No mar, 66% do ambiente também foi afetado.
Estima-se que existam no planeta perto de oito milhões de espécies animais e vegetais. Um milhão está ameaçado de extinção, “muitas dessas espécies nas próximas décadas”.
A primeira “extinção em massa” da responsabilidade do Homem
Desde 1960 que pelo menos 680 espécies de vertebrados foram extintas. Segundo o relatório da IPBES, desapareceram 559 raças domesticadas de mamíferos usados para alimentação, refere a agência Associated Press.
Mais de 40% das espécies de anfíbios do mundo, mais de um terço dos mamíferos marinhos e cerca de um terço dos tubarões e peixes estão ameaçados de extinção.
Em março, a União Internacional para a Conservação da Natureza (IUCN) calculou que existem 27.159 espécies em perigo, ameaçadas de extinção ou extintas na natureza, entre quase 100 mil espécies analisadas em profundidade por estes biólogos.
Neste grupo estão 1.233 espécies de mamíferos, 1.492 espécies de aves e 2.341 espécies de peixes. Quase metade das espécies ameaçadas são plantas.
Dados que vão ao encontro daquilo para que muitos cientistas alertam há vários anos, ou seja, o início da sexta “extinção em massa” – que não é mencionada no relatório – e a primeira pela qual o homem é responsável.
“Não é tarde demais para agir, mas só se for já” e através de “uma mudança transformadora” na sociedade que faça desacelerar os “motores” da perda de biodiversidade que ameaça o homem pelo menos tanto como as mudanças climáticas, defendeu Robert Watson.
Os “culpados”
No documento, em que 450 especialistas trabalharam durante três anos, estão claramente identificados os cinco culpados por ordem de importância, a começar no uso da terra (agricultura, desflorestação), exploração direta dos recursos (pesca, caça), alterações climáticas, poluição e espécies invasoras.

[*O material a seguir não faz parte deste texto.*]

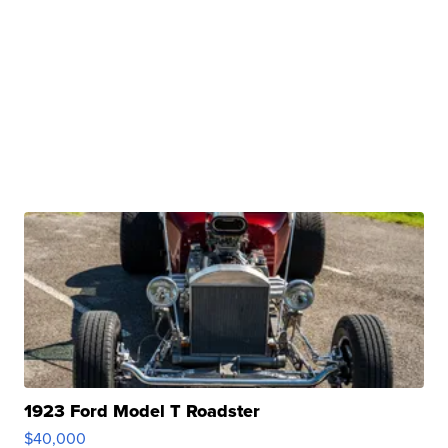
1923 Ford Model T Roadster
$40,000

Se o Acordo de Paris, que define a redução da emissão dos gases de efeito de estufa, pretende diminuir o aquecimento global em 2º, fosse cumprido, as alterações climáticas poderiam descer no ‘ranking’, agravando os outros fatores.
No entanto, outras ações para reduzir as emissões de CO2 também poderiam trazer benefícios diretos para a natureza, ajudando a quebrar este círculo vicioso.
O relatório da ONU refere como primeiro alvo o sistema agroalimentar, apontando que alimentar cerca de 10 mil milhões de pessoas em 2050 de forma sustentável implica uma transformação da produção agrícola (agroecologia, melhor uso da água), mas também hábitos de consumo (dieta, desperdício).
De acordo com a AFP, que teve acesso a um primeiro relatório preliminar, houve uma suavização na abordagem à questão da produção e consumo de carne, provavelmente por pressão dos vários países produtores.
Apesar de este relatório apontar muitas pistas, a questão agora é saber se os países membros da Convenção das Nações sobre a Diversidade Biológica vão estabelecer na agenda da próxima reunião, na China, em 2020, os objetivos esperados pelos defensores do meio ambiente por um planeta sustentável em 2050.
O relatório do IPBES apresenta outras ferramentas que os países poderão adotar para melhorar a sustentabilidade do sistema económico, tal como quotas de pesca efetivas ou uma reforma nos apoios públicos e na fiscalidade, defendendo mesmo que se abandone o dogma do crescimento.
Citado pela AFP, um outro autor do relatório, Eduardo Brundizio, defendeu que é preciso definir como objetivo a qualidade de vida e não o crescimento económico, mas recusou que esteja em causa a possível extinção da espécie humana, apesar de depender da natureza para viver.
O documento das Nações Unidas destaca também que a qualidade de vida irá degradar-se ainda mais entre os mais pobres e nas regiões onde vivem populações autóctones muito dependentes da natureza.